**WORK ORDER:**
What is the number of lines in the data that contain "Pájaro"? Nothing besides that number, please.

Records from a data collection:
== Segment start ==
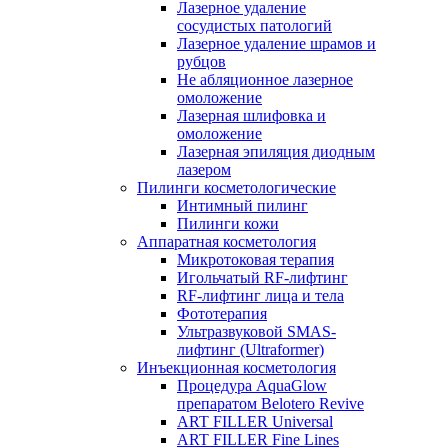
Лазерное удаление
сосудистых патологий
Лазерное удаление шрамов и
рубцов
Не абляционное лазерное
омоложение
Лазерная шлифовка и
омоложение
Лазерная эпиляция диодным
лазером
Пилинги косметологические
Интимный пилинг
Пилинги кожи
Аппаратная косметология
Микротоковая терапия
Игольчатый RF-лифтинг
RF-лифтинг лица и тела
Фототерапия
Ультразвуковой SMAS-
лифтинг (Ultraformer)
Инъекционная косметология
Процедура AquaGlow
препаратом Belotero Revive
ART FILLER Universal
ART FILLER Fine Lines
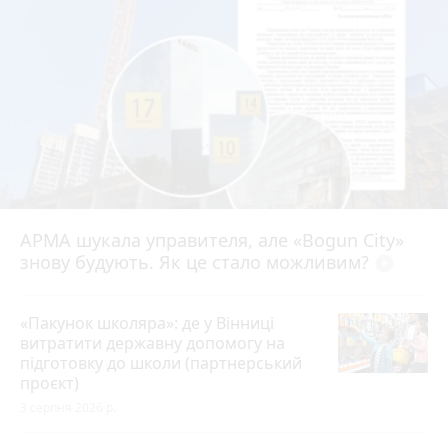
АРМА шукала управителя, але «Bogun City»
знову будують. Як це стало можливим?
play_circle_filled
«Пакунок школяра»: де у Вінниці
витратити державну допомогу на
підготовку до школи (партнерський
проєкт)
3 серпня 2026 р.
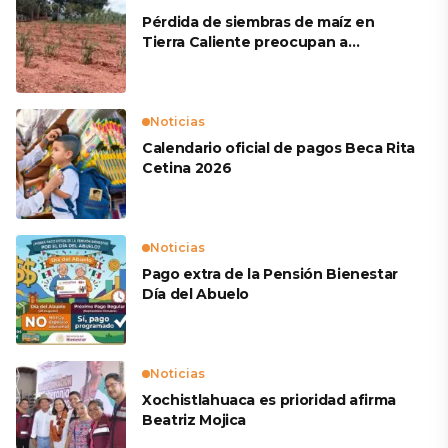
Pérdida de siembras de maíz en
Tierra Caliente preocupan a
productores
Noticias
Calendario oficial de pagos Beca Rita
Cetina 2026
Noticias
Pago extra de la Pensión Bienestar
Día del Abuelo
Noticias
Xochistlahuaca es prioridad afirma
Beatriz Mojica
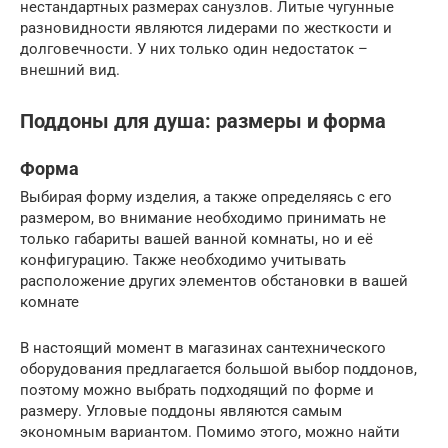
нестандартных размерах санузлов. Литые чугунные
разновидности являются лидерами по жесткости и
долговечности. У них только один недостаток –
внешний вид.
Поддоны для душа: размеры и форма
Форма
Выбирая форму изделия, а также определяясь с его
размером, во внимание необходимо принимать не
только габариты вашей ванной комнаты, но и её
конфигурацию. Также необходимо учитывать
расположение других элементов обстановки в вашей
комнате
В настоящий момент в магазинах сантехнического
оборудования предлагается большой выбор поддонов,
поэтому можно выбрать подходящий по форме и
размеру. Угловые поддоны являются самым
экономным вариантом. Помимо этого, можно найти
== Segment end ==
== Segment start ==
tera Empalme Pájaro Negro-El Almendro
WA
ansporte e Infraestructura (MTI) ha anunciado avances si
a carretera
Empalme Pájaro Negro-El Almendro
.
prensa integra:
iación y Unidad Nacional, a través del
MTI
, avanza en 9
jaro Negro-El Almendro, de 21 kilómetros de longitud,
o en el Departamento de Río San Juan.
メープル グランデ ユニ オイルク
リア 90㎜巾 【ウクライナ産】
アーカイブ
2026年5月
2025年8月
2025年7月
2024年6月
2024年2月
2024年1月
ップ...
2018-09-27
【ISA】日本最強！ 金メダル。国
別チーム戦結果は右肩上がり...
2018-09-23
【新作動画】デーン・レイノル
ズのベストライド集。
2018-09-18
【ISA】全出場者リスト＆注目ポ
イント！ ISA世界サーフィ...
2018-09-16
== Segment end ==
**WRITTEN SOLUTION:**
2